• _Stored data_

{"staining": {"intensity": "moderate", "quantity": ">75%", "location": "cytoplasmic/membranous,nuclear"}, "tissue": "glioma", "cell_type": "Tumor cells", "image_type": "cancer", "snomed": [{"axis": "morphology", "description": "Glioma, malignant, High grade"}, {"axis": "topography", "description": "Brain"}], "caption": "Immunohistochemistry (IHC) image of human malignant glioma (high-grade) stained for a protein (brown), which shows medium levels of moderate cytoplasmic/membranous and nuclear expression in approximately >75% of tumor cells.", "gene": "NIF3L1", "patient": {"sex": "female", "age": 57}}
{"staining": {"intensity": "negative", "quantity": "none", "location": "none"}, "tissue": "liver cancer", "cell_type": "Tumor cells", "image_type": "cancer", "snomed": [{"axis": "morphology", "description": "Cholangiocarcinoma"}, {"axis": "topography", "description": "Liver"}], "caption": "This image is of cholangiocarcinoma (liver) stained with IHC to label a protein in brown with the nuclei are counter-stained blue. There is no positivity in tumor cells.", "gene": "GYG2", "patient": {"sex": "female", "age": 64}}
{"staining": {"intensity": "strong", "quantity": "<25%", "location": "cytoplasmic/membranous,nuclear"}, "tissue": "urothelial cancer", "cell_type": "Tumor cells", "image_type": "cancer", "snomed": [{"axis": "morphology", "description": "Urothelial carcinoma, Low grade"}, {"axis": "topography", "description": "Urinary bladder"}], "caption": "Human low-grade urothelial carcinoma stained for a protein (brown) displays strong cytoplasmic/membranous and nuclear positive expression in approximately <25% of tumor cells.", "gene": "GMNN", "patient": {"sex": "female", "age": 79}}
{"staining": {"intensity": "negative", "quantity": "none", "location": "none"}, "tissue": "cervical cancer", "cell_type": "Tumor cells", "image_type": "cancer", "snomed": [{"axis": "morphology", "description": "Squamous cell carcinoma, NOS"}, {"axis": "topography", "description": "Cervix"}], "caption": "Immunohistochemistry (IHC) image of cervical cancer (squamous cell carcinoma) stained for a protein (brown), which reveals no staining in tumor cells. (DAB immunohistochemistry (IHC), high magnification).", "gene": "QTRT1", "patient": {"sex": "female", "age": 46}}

• _Your task_
Your reply should match the data above exactly, line for line.

• _Written response_
{"staining": {"intensity": "moderate", "quantity": ">75%", "location": "cytoplasmic/membranous,nuclear"}, "tissue": "glioma", "cell_type": "Tumor cells", "image_type": "cancer", "snomed": [{"axis": "morphology", "description": "Glioma, malignant, High grade"}, {"axis": "topography", "description": "Brain"}], "caption": "Immunohistochemistry (IHC) image of human malignant glioma (high-grade) stained for a protein (brown), which shows medium levels of moderate cytoplasmic/membranous and nuclear expression in approximately >75% of tumor cells.", "gene": "NIF3L1", "patient": {"sex": "female", "age": 57}}
{"staining": {"intensity": "negative", "quantity": "none", "location": "none"}, "tissue": "liver cancer", "cell_type": "Tumor cells", "image_type": "cancer", "snomed": [{"axis": "morphology", "description": "Cholangiocarcinoma"}, {"axis": "topography", "description": "Liver"}], "caption": "This image is of cholangiocarcinoma (liver) stained with IHC to label a protein in brown with the nuclei are counter-stained blue. There is no positivity in tumor cells.", "gene": "GYG2", "patient": {"sex": "female", "age": 64}}
{"staining": {"intensity": "strong", "quantity": "<25%", "location": "cytoplasmic/membranous,nuclear"}, "tissue": "urothelial cancer", "cell_type": "Tumor cells", "image_type": "cancer", "snomed": [{"axis": "morphology", "description": "Urothelial carcinoma, Low grade"}, {"axis": "topography", "description": "Urinary bladder"}], "caption": "Human low-grade urothelial carcinoma stained for a protein (brown) displays strong cytoplasmic/membranous and nuclear positive expression in approximately <25% of tumor cells.", "gene": "GMNN", "patient": {"sex": "female", "age": 79}}
{"staining": {"intensity": "negative", "quantity": "none", "location": "none"}, "tissue": "cervical cancer", "cell_type": "Tumor cells", "image_type": "cancer", "snomed": [{"axis": "morphology", "description": "Squamous cell carcinoma, NOS"}, {"axis": "topography", "description": "Cervix"}], "caption": "Immunohistochemistry (IHC) image of cervical cancer (squamous cell carcinoma) stained for a protein (brown), which reveals no staining in tumor cells. (DAB immunohistochemistry (IHC), high magnification).", "gene": "QTRT1", "patient": {"sex": "female", "age": 46}}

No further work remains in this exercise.